Saiba mais sobre os 113 anos da imigração japonesa

Em 2021, completam-se 113 anos da imigração japonesa no Brasil. A relação entre os dois países é especial por muitos motivos, mas o principal é que temos a maior população japonesa do mundo fora do próprio país: são cerca de 1,8 milhão de pessoas, sendo 1 milhão apenas no estado de São Paulo.

Os imigrantes japoneses chegaram em 1908 e trouxeram muitos hábitos e novos costumes, principalmente na agricultura. Foram eles os responsáveis pelo início da produção de algodão no Brasil, assim como a introdução do cultivo de frutas como o caqui, mexerica ponkan, uva itália e flores como o crisântemo.

Porém, essa relação amistosa vai muito além. Confira algumas curiosidades que separamos a respeito da imigração japonesa:

Cultura é presente no Brasil

Com dezenas de anos de convivência e contribuições, a cultura japonesa integra o cotidiano da maioria dos brasileiros. Sabores da culinária, religião e até o esporte modificaram as tradições nacionais.
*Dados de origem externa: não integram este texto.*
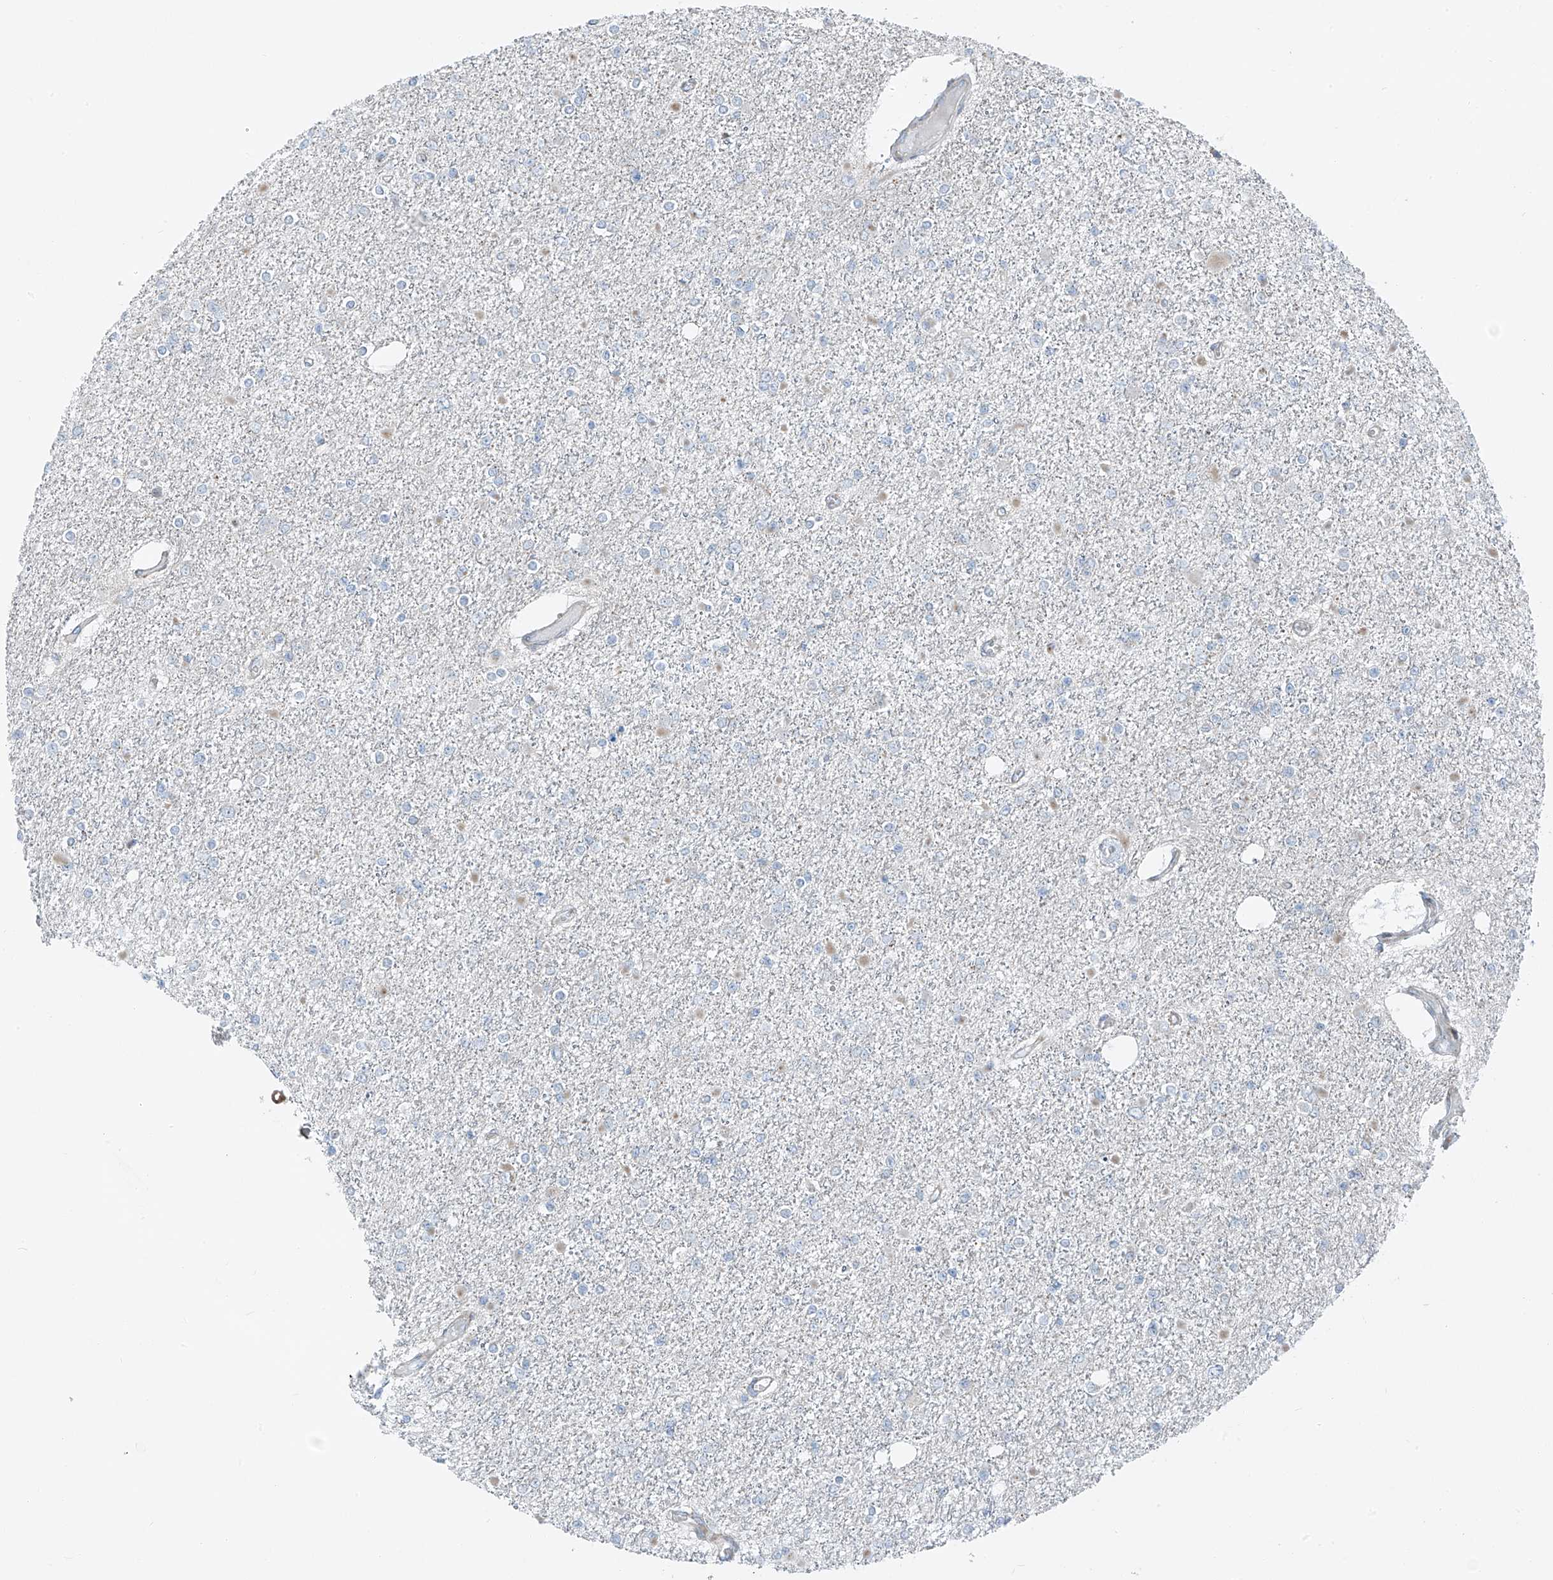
{"staining": {"intensity": "negative", "quantity": "none", "location": "none"}, "tissue": "glioma", "cell_type": "Tumor cells", "image_type": "cancer", "snomed": [{"axis": "morphology", "description": "Glioma, malignant, Low grade"}, {"axis": "topography", "description": "Brain"}], "caption": "High magnification brightfield microscopy of glioma stained with DAB (3,3'-diaminobenzidine) (brown) and counterstained with hematoxylin (blue): tumor cells show no significant staining. The staining was performed using DAB (3,3'-diaminobenzidine) to visualize the protein expression in brown, while the nuclei were stained in blue with hematoxylin (Magnification: 20x).", "gene": "HIC2", "patient": {"sex": "female", "age": 22}}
A paisagem urbana, por exemplo, tem influência dos japoneses: além de trazer as belas cerejeiras, a arquitetura de diversos lugares do país - como o Bairro da Liberdade, em São Paulo, e a cidade de Assaí, no Paraná - ganharam elementos típicos. O mangá, famoso estilo de desenho japonês, foi trazido para o país por Claudio Seto.

Os primeiros japoneses

Apesar da chegada dos primeiros navios com imigrantes ter ocorrido em 1908, eles não foram os pioneiros no Brasil. Em 1803, o barco Wakamiya Maru afundou na costa japonesa e os náufragos foram salvos por um navio de guerra russo, cuja rota tinha como um de seus destinos o Porto de Desterro, localização onde fica atualmente a cidade de Florianópolis (SC). Lá, os náufragos permaneceram por dois meses antes de voltarem para o Japão.

Força agrícola

No século XIX, a economia brasileira era agrícola e dependente da monocultura cafeeira. Por isso, para suprir o lugar que os escravos deixaram quando foram libertos em 1888, o governo brasileiro criou os tratados de imigração. Mas não foi fácil para os japoneses: eles lutaram com a adaptação ao clima, idioma e cultura locais.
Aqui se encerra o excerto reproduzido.